FreeBSD 12-STABLE, FreeBSD 13-CURRENT, FreeBSD 13-ALPHA1, FreeBSD 10-STABLE, FreeBSD 11-STABLE

they all detect my mouse, connected via USB and mapped to /dev/uhid0.
`uhidctl -f /dev/uhid0 -l -a` works as expected showing mouse movements and keypresses.
Attaching moused to /dev/uhid0 moused tells me it cant detect mouse type. The kernel does not create any of the usual mouse related /dev-Entries /dev/psm0, /dev/usm0. The ums(4)-module is loaded at boot time by entry `usm_load="YES"` in /boot/loader.conf.

I am going out of ideas, since uhidctl(8) detects an can work with data provided by /dev/uhid0, but moused(8) can't.

Any mouse type I could provide to moused(8) for some generic USB mouse that would make moused(8) work with /dev/uhid0?
As far as now I tried all given for moused(8) but without any success.


----------



## SirDice (Jan 22, 2021)

You don't need to load ums(4), it's builtin on the GENERIC kernel. The /dev/psm0 device is for PS/2 mice. You don't need to load moused(8), it's automatically loaded for USB mice through devd(8).


----------



## tps800 (Jan 23, 2021)

Yes. Moused is loaded by devd for usb-mice. But normally it is loaded referencing the devd created mouse device: moused is started `moused -p /dev/<whateverdevdcreatedforconnectedmouse> -t auto` `ps` lists this. I've found, after connecting an usb mouse devd starting moused with `moused -p /dev/psm0 -t auto`. `/dev/psm0` definitely not an usb mouse device!
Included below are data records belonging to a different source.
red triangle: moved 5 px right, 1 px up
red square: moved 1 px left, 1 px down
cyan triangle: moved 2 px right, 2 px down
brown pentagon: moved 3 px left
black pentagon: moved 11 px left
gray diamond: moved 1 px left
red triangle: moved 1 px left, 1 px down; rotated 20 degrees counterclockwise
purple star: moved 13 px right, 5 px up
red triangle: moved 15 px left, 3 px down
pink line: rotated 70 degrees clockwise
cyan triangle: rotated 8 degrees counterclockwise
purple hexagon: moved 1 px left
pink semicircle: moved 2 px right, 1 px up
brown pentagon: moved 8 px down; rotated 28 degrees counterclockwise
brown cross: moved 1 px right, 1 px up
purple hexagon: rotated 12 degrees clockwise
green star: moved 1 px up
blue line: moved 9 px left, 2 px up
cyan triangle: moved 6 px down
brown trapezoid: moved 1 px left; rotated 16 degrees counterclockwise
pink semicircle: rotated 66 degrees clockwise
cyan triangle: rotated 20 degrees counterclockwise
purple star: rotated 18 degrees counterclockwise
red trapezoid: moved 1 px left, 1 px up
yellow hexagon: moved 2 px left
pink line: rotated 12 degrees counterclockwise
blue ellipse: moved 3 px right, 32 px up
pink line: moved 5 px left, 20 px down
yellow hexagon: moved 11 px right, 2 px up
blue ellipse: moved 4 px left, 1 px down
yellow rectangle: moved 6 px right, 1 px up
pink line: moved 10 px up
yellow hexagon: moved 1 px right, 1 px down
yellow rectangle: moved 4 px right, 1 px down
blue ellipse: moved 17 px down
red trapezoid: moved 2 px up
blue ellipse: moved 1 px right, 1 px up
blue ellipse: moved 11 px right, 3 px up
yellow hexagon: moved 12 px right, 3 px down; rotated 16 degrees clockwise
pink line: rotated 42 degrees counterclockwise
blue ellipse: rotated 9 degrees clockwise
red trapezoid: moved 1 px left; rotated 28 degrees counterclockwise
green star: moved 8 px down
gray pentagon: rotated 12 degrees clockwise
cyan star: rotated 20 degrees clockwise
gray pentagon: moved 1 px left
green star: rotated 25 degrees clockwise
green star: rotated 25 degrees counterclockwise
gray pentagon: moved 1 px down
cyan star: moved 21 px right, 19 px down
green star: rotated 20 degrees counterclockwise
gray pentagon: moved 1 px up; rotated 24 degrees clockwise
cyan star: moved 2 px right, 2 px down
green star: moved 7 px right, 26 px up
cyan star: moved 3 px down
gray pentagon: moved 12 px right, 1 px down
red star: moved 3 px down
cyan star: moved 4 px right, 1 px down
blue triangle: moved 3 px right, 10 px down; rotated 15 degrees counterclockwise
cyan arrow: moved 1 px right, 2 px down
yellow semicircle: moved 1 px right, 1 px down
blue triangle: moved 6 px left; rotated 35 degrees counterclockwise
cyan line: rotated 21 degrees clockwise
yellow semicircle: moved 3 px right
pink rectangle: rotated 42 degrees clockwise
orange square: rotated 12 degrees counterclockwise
Thus I stopped moused, started it manually recognizing moused could not handle data from `/dev/uhid0` created by connecting some usb-mouse.

Seems some problems here:
1. why does devd create `/dev/uhid0`, but start moused with `/dev/psm0`
2. why is moused unable to read data provided by `/dev/uhid0`, while uhidctl is able to decode this data

And last: without `moused_enable="YES"` within `/etc/rc.conf` moused wont start at all. Not even by devd.


----------